Multi-level Monte-Carlo Gradient Methods for Stochastic Optimization with Biased Oracles
Yifan Hu, Jie Wang, Xin Chen, Niao He
TL;DR
This work studies stochastic optimization under biased oracles by introducing a unified multi-level Monte Carlo (MLMC) gradient framework. By telescoping gradients across levels, the authors construct several MLMC gradient estimators (V-MLMC, RT-MLMC, RU-MLMC, RR-MLMC) and couple them with SGD and variance-reduction techniques to achieve favorable bias-variance-cost tradeoffs. They provide nonasymptotic total-cost analyses across strongly convex, convex, and nonconvex settings, showing that, under suitable conditions, biased-oracle problems can match the complexity of classical unbiased stochastic optimization, and they give sharper improvements for conditional stochastic optimization, shortfall risk, and related tasks. The theory is complemented by extensive experiments in distributionally robust optimization, pricing/staffing, and contrastive learning, demonstrating substantial sample-efficient gains of MLMC gradient methods in practice.
Abstract
We consider stochastic optimization when one only has access to biased stochastic oracles of the objective and the gradient, and obtaining stochastic gradients with low biases comes at high costs. This setting captures various optimization paradigms, such as conditional stochastic optimization, distributionally robust optimization, shortfall risk optimization, and machine learning paradigms, such as contrastive learning.
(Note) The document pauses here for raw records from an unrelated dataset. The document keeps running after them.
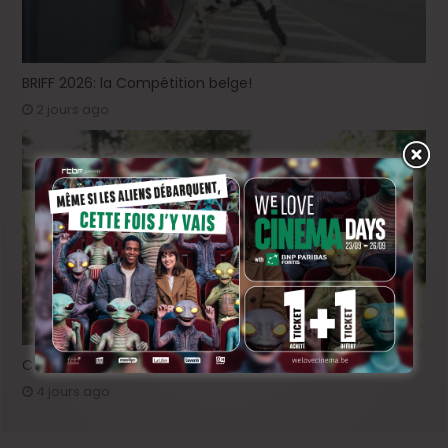
BRIFF 2026: la Compétition belge!
2 jours ago
Capsule #147: « Notre Salut » d’Emmanuel Marre
4 jours ago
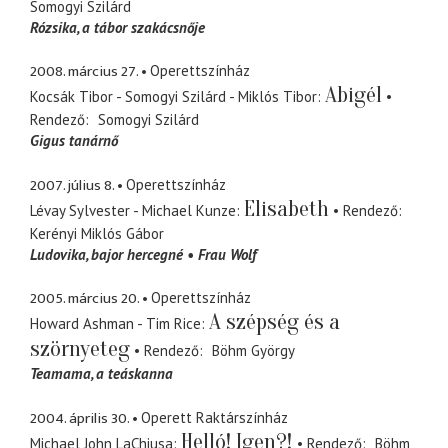
Somogyi Szilárd
Rózsika
a tábor szakácsnője
2008. március 27.
Operettszínház
Abigél
Kocsák Tibor - Somogyi Szilárd - Miklós Tibor
Rendező
Somogyi Szilárd
Gigus tanárnő
2007. július 8.
Operettszínház
Elisabeth
Lévay Sylvester - Michael Kunze
Rendező
Kerényi Miklós Gábor
Ludovika
bajor hercegné
Frau Wolf
2005. március 20.
Operettszínház
A szépség és a
Howard Ashman - Tim Rice
szörnyeteg
Rendező
Böhm György
Teamama
a teáskanna
2004. április 30.
Operett Raktárszínház
Helló! Igen?!
Michael John LaChiusa
Rendező
Böhm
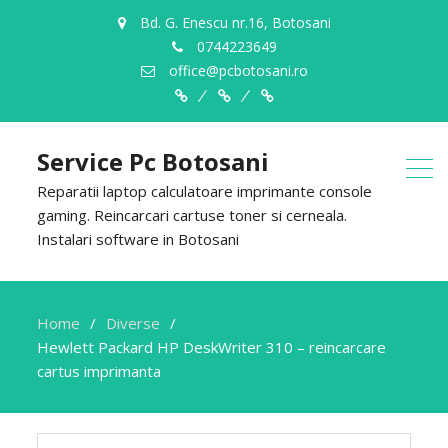
Bd. G. Enescu nr.16, Botosani
0744223649
office@pcbotosani.ro
Despre
Servicii
Contact
Noi
Service Pc Botosani
Reparatii laptop calculatoare imprimante console
gaming. Reincarcari cartuse toner si cerneala.
Instalari software in Botosani
Home
Diverse
Hewlett Packard HP DeskWriter 310 – reincarcare
cartus imprimanta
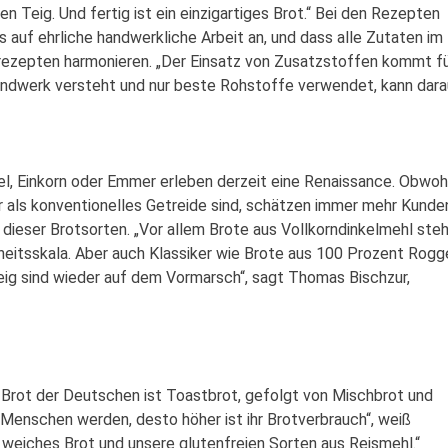
n Teig. Und fertig ist ein einzigartiges Brot.“ Bei den Rezepten
 auf ehrliche handwerkliche Arbeit an, und dass alle Zutaten im
ezepten harmonieren. „Der Einsatz von Zusatzstoffen kommt f
Handwerk versteht und nur beste Rohstoffe verwendet, kann dara
el, Einkorn oder Emmer erleben derzeit eine Renaissance. Obwoh
er als konventionelles Getreide sind, schätzen immer mehr Kunde
dieser Brotsorten. „Vor allem Brote aus Vollkorndinkelmehl ste
theitsskala. Aber auch Klassiker wie Brote aus 100 Prozent Rogg
g sind wieder auf dem Vormarsch“, sagt Thomas Bischzur,
s Brot der Deutschen ist Toastbrot, gefolgt von Mischbrot und
e Menschen werden, desto höher ist ihr Brotverbrauch“, weiß
weiches Brot und unsere glutenfreien Sorten aus Reismehl.“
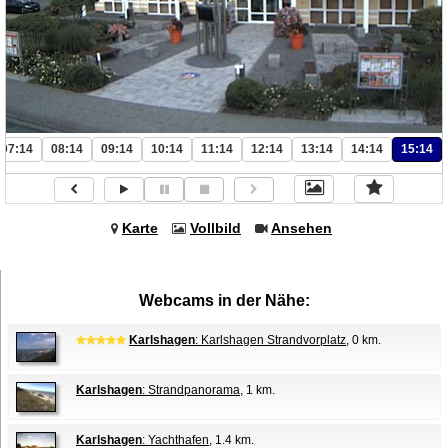
07:14
08:14
09:14
10:14
11:14
12:14
13:14
14:14
15:14
Karte
Vollbild
Ansehen
Webcams in der Nähe:
Karlshagen
: Karlshagen Strandvorplatz
, 0 km.
Karlshagen
: Strandpanorama
, 1 km.
Karlshagen
: Yachthafen
, 1.4 km.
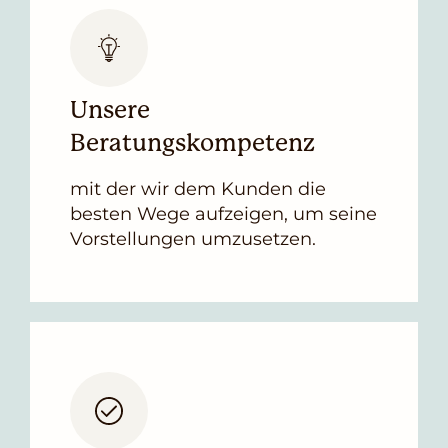
Unsere
Beratungskompetenz
mit der wir dem Kunden die
besten Wege aufzeigen, um seine
Vorstellungen umzusetzen.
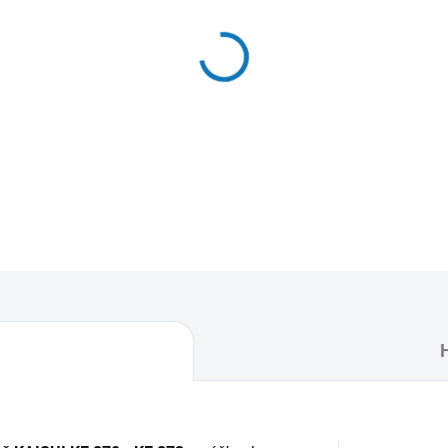
MŮŽEME DORUČIT DO:
12.8.2
−
+
Textilní sáčky do vysavače u
naleznete 5 sáčků do vysava
DETAILNÍ INFORMACE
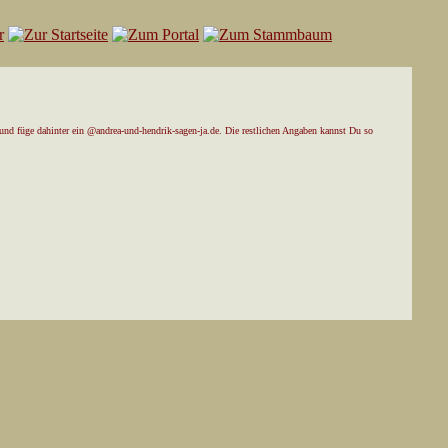
und füge dahinter ein @andrea-und-hendrik-sagen-ja.de. Die restlichen Angaben kannst Du so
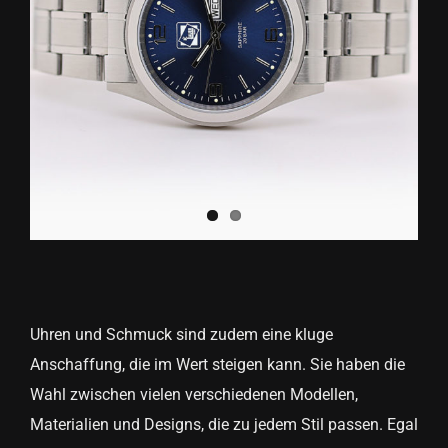
Uhren und Schmuck sind zudem eine kluge
Anschaffung, die im Wert steigen kann. Sie haben die
Wahl zwischen vielen verschiedenen Modellen,
Materialien und Designs, die zu jedem Stil passen. Egal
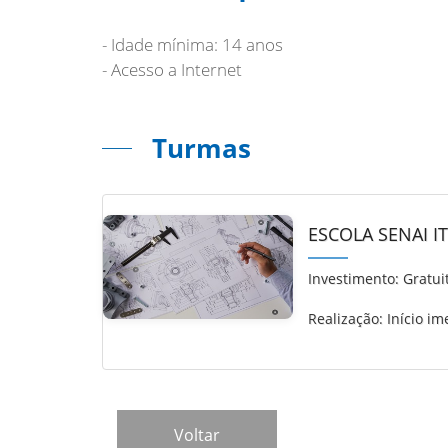
- Idade mínima: 14 anos
- Acesso a Internet
Turmas
ESCOLA SENAI I
Investimento:
Gratui
Realização: Início im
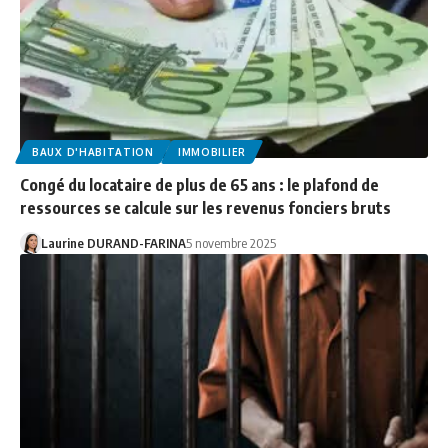
BAUX D'HABITATION
IMMOBILIER
Congé du locataire de plus de 65 ans : le plafond de
ressources se calcule sur les revenus fonciers bruts
Laurine DURAND-FARINA
5 novembre 2025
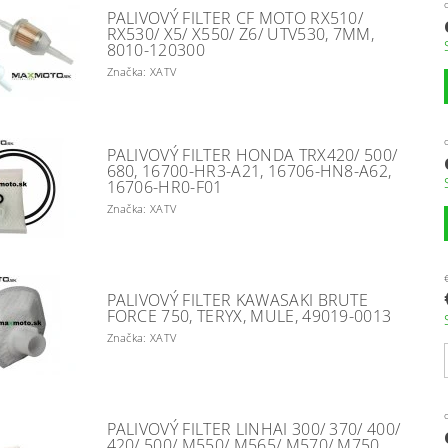
PALIVOVÝ FILTER CF MOTO RX510/
RX530/ X5/ X550/ Z6/ UTV530, 7MM,
8010-120300
Značka: XATV
PALIVOVÝ FILTER HONDA TRX420/ 500/
680, 16700-HR3-A21, 16706-HN8-A62,
16706-HR0-F01
Značka: XATV
PALIVOVÝ FILTER KAWASAKI BRUTE
FORCE 750, TERYX, MULE, 49019-0013
Značka: XATV
PALIVOVÝ FILTER LINHAI 300/ 370/ 400/
420/ 500/ M550/ M565/ M570/ M750,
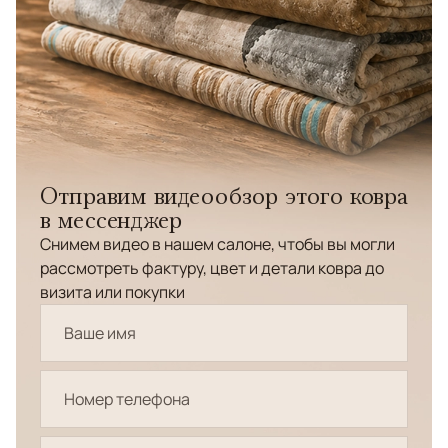
Отправим видеообзор этого ковра
в мессенджер
Снимем видео в нашем салоне, чтобы вы могли
рассмотреть фактуру, цвет и детали ковра до
визита или покупки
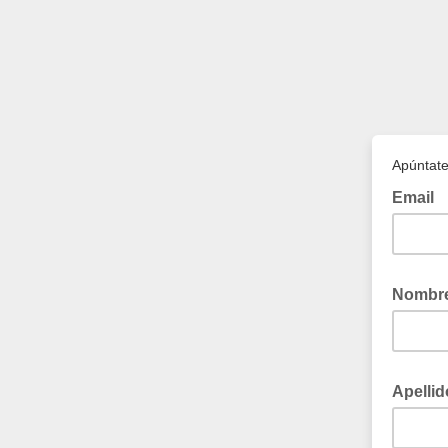
Apúntate
Email
Nombr
Apelli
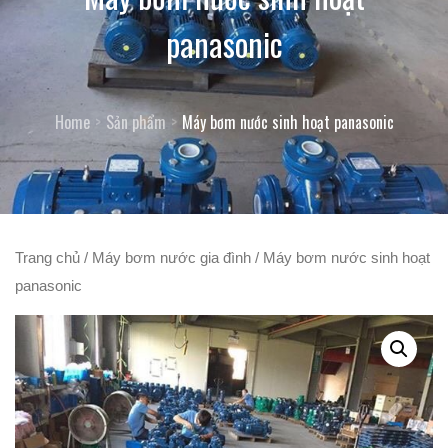
panasonic
Home
Sản phẩm
Máy bơm nước sinh hoạt panasonic
Trang chủ
/
Máy bơm nước gia đình
/ Máy bơm nước sinh hoạt
panasonic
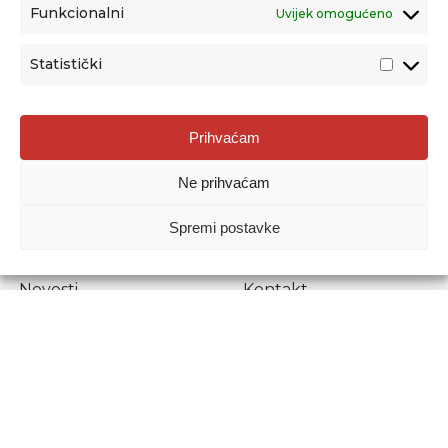
Funkcionalni
Uvijek omogućeno
Statistički
Agencija za odgoj i obrazovanje
Prihvaćam
Donje Svetice 38, 10000 Zagreb
Ne prihvaćam
MATIČNI BROJ:
1778129
OIB:
72193628411
Spremi postavke
Prenošenje sadržaja dopušteno je uz navođenje izvora.
Novosti
Kontakt
Stručni ispiti
Pristup informacijama
Propisi i dokumenti
Zaštita osobnih
podataka
Povjerljiva osoba za
unutarnje prijavljivanje
nepravilnosti
Etički povjerenik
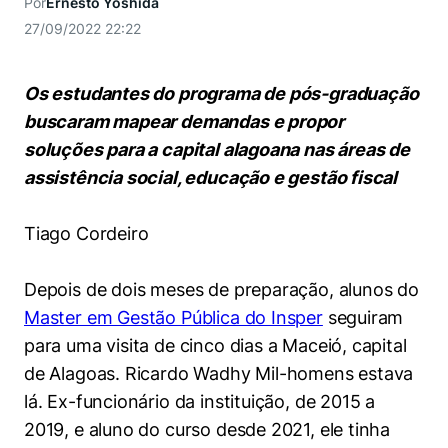
Por
Ernesto Yoshida
Women in Action
Engenharia e Ciência da Computação
Fale Conosco
Busca por docentes
Biblioteca Telles
27/09/2022 22:22
Prêmio Duda Ermírio de Moraes
Como funciona
Notícias
Trabalhe conosco
Direito
Áreas de Conhecimento
Repositório Institucional
Atendimento
Youtube
Resolução Eficaz de Problemas
Sala de Imprensa
Os estudantes do programa de pós-graduação
Prêmios de Excelência
Todas as Engenharias
Pesquisa na Graduação
Visite o Insper
Instagram
buscaram mapear demandas e propor
Oportunidade de Negócios
Ensino e aprendizagem
soluções para a capital alagoana nas áreas de
Seminários Acadêmicos
Canal de Ética
Engenharia de Computação
Linkedin
assistência social, educação e gestão fiscal
Comitê de Ética em Pesquisa
Ouvidoria
Engenharia de Produção
Portal da Privacidade
Tiago Cordeiro
Engenharia Mecânica
Direito
Depois de dois meses de preparação, alunos do
Engenharia Mecatrônica
Economia
Master em Gestão Pública do Insper
seguiram
para uma visita de cinco dias a Maceió, capital
Finanças
de Alagoas. Ricardo Wadhy Mil-homens estava
lá. Ex-funcionário da instituição, de 2015 a
Negócios
2019, e aluno do curso desde 2021, ele tinha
We examine a family of multi-level Monte Carlo (MLMC) gradient methods that exploit a delicate tradeoff among bias, variance, and oracle cost. We systematically study their total sample and computational complexities for strongly convex, convex, and nonconvex objectives and demonstrate their superiority over the widely used biased stochastic gradient method. When combined with the variance reduction techniques like SPIDER, these MLMC gradient methods can further reduce the complexity in the nonconvex regime. Our results imply that a series of stochastic optimization problems with biased oracles, previously considered to be more challenging, is fundamentally no harder than the classical stochastic optimization with unbiased oracles. We also delineate the boundary conditions under which these problems become more difficult. Moreover, MLMC gradient methods significantly improve the best-known complexities in the literature for conditional stochastic optimization and shortfall risk optimization. Our extensive numerical experiments on distributionally robust optimization, pricing and staffing scheduling problems, and contrastive learning demonstrate the superior performance of MLMC gradient methods.